Semaine du 4 au 10 mars 2015 - Numéro 1065
La TVA expliquée en question réponse
  Le gouvernement a annoncé l’introduction d’une Taxe sur la Valeur Ajoutée (TVA), en mois de mars./ Le projet de loi n’a pas encore été publié, mais ses grandes lignes ont été révélées par le ministère des Finances.
La TVA expliquée en question réponse
80 % des biens vendus subiront une hausse. (Photo/:Reuters )
Salma Hussein//04-03-2015

/Question : Pourquoi une taxe sur la valeur ajoutée ?/
Réponse : Il s’agit de renflouer les caisses de l’Etat.

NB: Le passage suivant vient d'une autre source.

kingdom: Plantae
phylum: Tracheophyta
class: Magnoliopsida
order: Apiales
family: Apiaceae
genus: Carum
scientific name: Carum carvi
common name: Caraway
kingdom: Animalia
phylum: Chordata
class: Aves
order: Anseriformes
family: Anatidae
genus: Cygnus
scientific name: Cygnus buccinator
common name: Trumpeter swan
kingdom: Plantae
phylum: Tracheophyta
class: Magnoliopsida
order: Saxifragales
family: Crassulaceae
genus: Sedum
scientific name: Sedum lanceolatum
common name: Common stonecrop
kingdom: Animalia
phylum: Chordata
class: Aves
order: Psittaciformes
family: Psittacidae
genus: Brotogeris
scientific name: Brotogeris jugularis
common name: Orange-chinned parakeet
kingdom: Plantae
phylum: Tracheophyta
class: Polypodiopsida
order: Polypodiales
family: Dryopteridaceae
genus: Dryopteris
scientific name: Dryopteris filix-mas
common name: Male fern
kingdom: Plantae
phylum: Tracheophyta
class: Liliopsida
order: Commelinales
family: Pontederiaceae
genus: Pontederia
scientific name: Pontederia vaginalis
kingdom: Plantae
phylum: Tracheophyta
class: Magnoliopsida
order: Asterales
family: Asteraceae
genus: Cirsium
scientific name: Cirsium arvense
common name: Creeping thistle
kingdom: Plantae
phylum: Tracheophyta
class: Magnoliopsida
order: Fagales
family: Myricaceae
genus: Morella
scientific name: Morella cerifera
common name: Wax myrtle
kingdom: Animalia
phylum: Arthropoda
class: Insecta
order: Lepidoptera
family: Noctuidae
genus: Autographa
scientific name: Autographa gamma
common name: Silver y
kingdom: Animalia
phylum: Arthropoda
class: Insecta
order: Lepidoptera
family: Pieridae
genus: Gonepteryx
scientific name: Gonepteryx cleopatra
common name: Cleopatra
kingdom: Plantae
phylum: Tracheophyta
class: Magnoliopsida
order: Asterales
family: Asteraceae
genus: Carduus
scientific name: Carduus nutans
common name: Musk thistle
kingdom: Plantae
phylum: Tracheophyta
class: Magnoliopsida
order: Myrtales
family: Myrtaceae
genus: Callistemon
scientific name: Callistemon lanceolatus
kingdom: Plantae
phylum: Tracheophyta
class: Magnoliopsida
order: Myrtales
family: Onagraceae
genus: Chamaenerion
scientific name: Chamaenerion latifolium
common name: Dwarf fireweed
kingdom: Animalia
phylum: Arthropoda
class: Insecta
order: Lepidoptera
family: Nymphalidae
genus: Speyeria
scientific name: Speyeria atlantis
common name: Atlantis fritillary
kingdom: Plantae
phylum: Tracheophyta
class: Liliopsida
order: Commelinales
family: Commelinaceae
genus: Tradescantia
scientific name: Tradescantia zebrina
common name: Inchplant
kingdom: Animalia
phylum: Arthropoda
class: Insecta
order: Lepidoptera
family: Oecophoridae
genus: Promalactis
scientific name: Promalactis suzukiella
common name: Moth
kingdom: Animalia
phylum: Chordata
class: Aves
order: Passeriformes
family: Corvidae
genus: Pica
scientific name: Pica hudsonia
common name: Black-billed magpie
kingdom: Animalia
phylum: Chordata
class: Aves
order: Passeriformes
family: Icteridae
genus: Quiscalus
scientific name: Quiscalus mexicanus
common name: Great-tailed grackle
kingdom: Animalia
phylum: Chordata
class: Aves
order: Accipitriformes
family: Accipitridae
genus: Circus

C’est une taxe qui garantit à l’Etat un flux régulier, prévisible et stable de revenus, explique Ibrahim Al-Issawi, économiste et auteur d’une étude sur la Taxe sur la valeur ajoutée (TVA). Il s’agit, en effet, d’une taxe sur la consommation qui n’implique pas le revenu, donc plus facile à imposer sans grande opposition. Si la TVA est appliquée dès le mois de mars, soit trois mois seulement avant la fin de l’exercice fiscal en cours, le ministère des Finances s’attend à ce que les recettes des taxes sur la consommation totalisent environ 118,5 milliards de L.E., soit l’équivalent de 4,9 % du PIB. Ce serait une hausse de plus de 20 milliards de L.E., comparée à l’exercice fiscal précédent, où seule la Taxe sur les Ventes (TSV) était en vigueur.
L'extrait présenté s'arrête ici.